Me subí a la moto, me inyecté música de peluzón y me tiré un piquero en la calle. Estaba rica la noche, así que me fui por la ruta mas larga juguetón, respirando la onda que había. Bien atento a las señales, porque cualquier cosa es una llamada para avanzar o quedarse. Le dediqué tres segundos a la posibilidad de llamarla para proponerle lo que me había exigido, pero no encontré energía en ese camino y me dediqué al jugueteo con la vida.
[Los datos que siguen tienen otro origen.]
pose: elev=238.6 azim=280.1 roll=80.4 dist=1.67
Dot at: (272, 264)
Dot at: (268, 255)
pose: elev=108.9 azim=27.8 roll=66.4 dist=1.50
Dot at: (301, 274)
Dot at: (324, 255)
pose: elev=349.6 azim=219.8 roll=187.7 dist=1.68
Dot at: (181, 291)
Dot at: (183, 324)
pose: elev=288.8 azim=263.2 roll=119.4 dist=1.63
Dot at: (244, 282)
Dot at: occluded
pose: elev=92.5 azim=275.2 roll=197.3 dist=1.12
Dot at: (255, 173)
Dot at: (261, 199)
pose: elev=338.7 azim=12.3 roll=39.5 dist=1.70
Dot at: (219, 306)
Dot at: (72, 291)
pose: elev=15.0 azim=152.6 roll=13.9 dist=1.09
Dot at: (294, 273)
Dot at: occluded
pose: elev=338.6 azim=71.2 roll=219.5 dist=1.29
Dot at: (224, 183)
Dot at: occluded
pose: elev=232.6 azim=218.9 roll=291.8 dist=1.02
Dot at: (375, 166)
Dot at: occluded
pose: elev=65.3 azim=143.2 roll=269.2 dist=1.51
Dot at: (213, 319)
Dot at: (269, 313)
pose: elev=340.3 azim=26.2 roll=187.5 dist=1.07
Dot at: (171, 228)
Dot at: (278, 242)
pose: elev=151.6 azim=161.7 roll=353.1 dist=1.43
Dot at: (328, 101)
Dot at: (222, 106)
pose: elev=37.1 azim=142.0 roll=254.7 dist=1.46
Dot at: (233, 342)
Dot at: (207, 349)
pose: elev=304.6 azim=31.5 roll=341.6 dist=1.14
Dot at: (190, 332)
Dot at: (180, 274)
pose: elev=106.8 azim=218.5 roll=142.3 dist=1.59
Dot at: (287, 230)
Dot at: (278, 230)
La ciudad estaba bien, y yo paseando con buena música. Así se van encontrando ondas ricas en la caótica sucesión de eventos que crean momentos bonitos cuando se cumplen las condiciones para que ocurran. Así me puse a pololear con una chiquilla por 3 minutos y medio:

Era una chiquilla bien bonita que me miró y que yo miré, y nos miramos los dos, y nos avergonzamos los dos, y nos miramos de nuevo y nos sonreímos y dieron la luz verde. Pero ya estábamos pololeando. Mientras avanzábamos, me quedé un ratito en paralelo para disfrutar mi pololeo. Pero como esa clase de noviazgos no es compatible con la vida de un motociclista, llegado el momento había que despedirse. Era una ruptura amorosa, había que hacerla con amor ¿y po que no con clase? Le tiré un beso con los ojos y me desaparecí hacia adelante.

No se si lloró.

Cuando se acaba la carretera hay un punto que cada vez que lo cruzo, el mismo pensamiento llega en forma involuntaria a mi mente:

“Tengo la certeza que hoy no muero”.